[Stored data entries]
= Beginning of Section =

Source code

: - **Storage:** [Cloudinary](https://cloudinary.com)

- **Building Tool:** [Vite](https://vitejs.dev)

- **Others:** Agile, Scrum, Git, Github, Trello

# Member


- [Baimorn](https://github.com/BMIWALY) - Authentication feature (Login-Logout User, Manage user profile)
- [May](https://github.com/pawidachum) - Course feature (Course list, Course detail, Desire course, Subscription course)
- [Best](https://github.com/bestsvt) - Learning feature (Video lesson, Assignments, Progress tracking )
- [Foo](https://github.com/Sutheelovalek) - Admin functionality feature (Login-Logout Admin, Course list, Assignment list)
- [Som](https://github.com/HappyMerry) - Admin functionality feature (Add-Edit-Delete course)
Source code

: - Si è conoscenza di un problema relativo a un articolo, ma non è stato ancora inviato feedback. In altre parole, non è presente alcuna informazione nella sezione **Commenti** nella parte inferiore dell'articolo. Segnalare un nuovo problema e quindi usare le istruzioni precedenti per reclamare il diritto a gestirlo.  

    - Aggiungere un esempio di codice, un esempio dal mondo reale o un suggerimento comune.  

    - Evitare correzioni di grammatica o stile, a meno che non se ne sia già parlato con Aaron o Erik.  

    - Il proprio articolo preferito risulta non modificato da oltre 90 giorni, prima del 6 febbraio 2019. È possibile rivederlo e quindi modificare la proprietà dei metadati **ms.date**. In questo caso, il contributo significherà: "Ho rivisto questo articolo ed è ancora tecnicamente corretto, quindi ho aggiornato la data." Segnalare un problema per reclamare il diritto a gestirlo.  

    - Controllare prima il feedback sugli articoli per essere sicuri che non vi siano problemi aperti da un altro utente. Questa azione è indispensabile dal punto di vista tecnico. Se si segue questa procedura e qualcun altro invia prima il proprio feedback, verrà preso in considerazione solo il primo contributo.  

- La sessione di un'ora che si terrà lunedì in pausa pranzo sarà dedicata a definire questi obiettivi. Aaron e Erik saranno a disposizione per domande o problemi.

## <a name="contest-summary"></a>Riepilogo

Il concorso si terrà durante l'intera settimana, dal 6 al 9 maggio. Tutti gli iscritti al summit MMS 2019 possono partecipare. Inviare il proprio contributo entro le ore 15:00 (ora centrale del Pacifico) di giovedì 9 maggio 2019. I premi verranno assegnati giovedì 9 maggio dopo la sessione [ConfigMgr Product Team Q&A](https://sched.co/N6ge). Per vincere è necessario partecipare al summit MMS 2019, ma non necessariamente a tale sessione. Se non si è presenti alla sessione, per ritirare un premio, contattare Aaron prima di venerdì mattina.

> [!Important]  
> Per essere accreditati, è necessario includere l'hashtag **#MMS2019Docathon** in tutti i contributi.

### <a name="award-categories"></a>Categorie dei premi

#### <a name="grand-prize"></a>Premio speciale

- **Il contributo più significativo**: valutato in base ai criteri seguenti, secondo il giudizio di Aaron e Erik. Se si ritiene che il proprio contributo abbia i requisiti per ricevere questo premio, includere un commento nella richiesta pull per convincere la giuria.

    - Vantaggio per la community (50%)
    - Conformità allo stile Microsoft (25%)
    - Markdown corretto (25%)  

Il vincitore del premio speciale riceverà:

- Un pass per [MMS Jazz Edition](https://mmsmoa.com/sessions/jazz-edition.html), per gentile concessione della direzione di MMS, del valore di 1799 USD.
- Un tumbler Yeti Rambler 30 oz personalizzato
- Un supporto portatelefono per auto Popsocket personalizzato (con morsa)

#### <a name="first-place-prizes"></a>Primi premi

= End of Section =
= Beginning of Section =

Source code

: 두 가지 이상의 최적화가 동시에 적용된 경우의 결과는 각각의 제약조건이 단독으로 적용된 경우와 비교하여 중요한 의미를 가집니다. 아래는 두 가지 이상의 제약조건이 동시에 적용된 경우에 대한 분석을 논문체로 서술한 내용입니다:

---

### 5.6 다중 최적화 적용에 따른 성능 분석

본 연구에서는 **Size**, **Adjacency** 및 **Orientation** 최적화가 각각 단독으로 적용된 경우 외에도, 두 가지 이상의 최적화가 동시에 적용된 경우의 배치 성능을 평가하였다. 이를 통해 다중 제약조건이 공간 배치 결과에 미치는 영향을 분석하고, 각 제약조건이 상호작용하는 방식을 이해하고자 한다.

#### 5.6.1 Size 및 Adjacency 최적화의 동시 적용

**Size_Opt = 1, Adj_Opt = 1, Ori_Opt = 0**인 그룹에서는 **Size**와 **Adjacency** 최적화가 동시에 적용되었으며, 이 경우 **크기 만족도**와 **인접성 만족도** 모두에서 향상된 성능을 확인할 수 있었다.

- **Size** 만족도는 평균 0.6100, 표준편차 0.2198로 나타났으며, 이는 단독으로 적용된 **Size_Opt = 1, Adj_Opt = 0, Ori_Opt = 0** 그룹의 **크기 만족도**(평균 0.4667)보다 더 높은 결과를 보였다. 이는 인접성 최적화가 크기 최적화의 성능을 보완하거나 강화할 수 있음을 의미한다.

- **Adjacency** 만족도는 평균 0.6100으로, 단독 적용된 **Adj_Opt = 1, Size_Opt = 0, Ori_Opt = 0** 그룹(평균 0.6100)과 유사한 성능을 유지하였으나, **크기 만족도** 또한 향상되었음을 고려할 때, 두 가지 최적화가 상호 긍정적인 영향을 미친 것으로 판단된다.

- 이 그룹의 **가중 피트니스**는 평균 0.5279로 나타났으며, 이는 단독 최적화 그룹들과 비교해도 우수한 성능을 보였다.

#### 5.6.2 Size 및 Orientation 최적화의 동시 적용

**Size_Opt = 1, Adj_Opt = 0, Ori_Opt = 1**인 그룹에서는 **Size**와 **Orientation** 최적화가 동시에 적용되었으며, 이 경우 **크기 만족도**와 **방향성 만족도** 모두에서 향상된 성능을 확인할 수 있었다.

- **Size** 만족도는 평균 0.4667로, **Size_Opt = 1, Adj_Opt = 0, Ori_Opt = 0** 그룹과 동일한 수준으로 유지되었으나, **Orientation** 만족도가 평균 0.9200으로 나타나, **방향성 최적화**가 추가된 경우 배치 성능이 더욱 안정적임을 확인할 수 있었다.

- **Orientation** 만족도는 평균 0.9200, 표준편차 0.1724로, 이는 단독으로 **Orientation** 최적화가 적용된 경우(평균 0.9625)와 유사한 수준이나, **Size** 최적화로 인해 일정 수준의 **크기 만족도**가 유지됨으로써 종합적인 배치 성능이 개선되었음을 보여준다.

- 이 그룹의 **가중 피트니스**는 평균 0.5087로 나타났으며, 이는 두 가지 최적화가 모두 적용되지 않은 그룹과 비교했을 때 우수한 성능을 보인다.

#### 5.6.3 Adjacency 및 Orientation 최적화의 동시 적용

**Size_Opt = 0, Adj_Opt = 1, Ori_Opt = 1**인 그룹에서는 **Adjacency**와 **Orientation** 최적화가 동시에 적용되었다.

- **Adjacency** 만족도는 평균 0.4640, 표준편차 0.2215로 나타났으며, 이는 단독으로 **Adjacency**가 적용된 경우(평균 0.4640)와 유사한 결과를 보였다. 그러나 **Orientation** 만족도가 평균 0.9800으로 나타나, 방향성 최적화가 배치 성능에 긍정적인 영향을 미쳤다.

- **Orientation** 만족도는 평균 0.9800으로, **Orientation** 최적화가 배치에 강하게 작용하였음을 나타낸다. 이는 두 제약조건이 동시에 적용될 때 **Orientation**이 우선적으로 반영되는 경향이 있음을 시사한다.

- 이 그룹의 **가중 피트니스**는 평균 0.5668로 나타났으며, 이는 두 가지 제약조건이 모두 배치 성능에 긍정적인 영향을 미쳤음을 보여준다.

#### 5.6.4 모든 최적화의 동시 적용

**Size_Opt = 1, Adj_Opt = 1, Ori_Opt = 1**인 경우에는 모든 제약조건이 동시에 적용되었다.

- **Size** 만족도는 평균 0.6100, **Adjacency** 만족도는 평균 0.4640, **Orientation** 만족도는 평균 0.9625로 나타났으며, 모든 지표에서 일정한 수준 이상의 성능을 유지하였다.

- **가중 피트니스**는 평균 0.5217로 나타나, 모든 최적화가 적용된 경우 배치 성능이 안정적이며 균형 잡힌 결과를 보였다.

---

= End of Section =
= Beginning of Section =

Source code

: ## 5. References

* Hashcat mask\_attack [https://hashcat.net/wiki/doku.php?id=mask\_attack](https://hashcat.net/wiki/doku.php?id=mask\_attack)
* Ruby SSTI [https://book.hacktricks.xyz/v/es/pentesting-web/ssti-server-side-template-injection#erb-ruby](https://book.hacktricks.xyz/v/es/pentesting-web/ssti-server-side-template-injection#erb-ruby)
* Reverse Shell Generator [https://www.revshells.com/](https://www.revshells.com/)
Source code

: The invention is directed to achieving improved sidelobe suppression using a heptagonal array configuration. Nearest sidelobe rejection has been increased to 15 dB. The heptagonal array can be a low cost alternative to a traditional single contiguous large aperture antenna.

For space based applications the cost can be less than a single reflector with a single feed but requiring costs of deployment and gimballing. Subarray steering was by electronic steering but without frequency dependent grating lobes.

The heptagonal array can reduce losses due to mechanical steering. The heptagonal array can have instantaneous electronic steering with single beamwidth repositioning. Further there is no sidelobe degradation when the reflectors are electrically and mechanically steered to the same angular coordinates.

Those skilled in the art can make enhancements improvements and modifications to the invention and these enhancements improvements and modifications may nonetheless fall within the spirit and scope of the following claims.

= End of Section =

▶ **What is needed**
Of the lines above, count those containing the word "problemi", and give the number by itself.

▶ **Problem solution**
2